EXERCISE INSTRUCTIONS:
Can you change every "EUR" in the records below to "USD" and write the text out again with nothing else altered? Leave the pictures out of your answer.

(Dataset items)

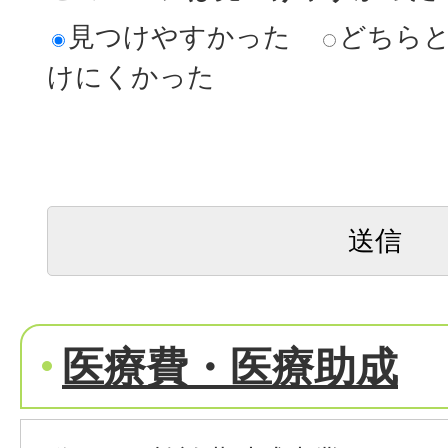
見つけやすかった
どちら
けにくかった
医療費・医療助成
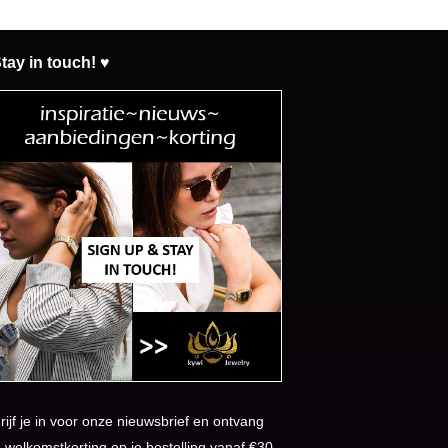
tay in touch! ♥
rijf je in voor onze nieuwsbrief en ontvang
 welkomstkorting op je bestelling vanaf €30,-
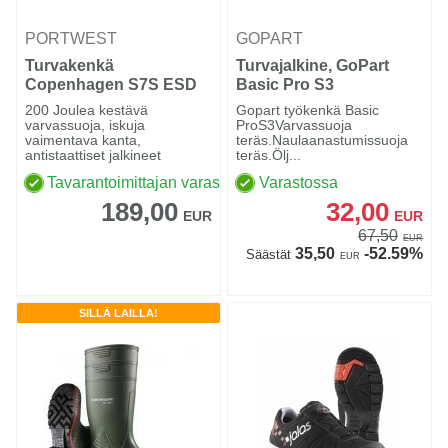
PORTWEST
GOPART
Turvakenkä
Turvajalkine, GoPart
Copenhagen S7S ESD
Basic Pro S3
200 Joulea kestävä
Gopart työkenkä Basic
varvassuoja, iskuja
ProS3Varvassuoja
vaimentava kanta,
teräs.Naulaanastumissuoja
antistaattiset jalkineet
teräs.Ölj...
Tavarantoimittajan varastossa
Varastossa
189,00
32,00
EUR
EUR
67,50
EUR
35,50
-52.59%
Säästät
EUR
SILLÄ LAILLA!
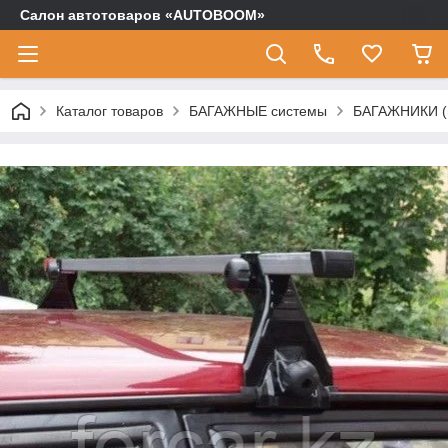
Салон автотоваров «AUTOBOOM»
Каталог товаров
БАГАЖНЫЕ системы
БАГАЖНИКИ (п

TASK ANSWER:
見つけやすかった
どちら
けにくかった
医療費・医療助成
tay in touch! ♥
rijf je in voor onze nieuwsbrief en ontvang
 welkomstkorting op je bestelling vanaf €30,-
PORTWEST
GOPART
Turvakenkä
Turvajalkine, GoPart
Copenhagen S7S ESD
Basic Pro S3
200 Joulea kestävä
Gopart työkenkä Basic
varvassuoja, iskuja
ProS3Varvassuoja
vaimentava kanta,
teräs.Naulaanastumissuoja
antistaattiset jalkineet
teräs.Ölj...
Tavarantoimittajan varastossa
Varastossa
189,00
32,00
USD
USD
67,50
USD
35,50
-52.59%
Säästät
USD
SILLÄ LAILLA!
Салон автотоваров «AUTOBOOM»
Каталог товаров
БАГАЖНЫЕ системы
БАГАЖНИКИ (п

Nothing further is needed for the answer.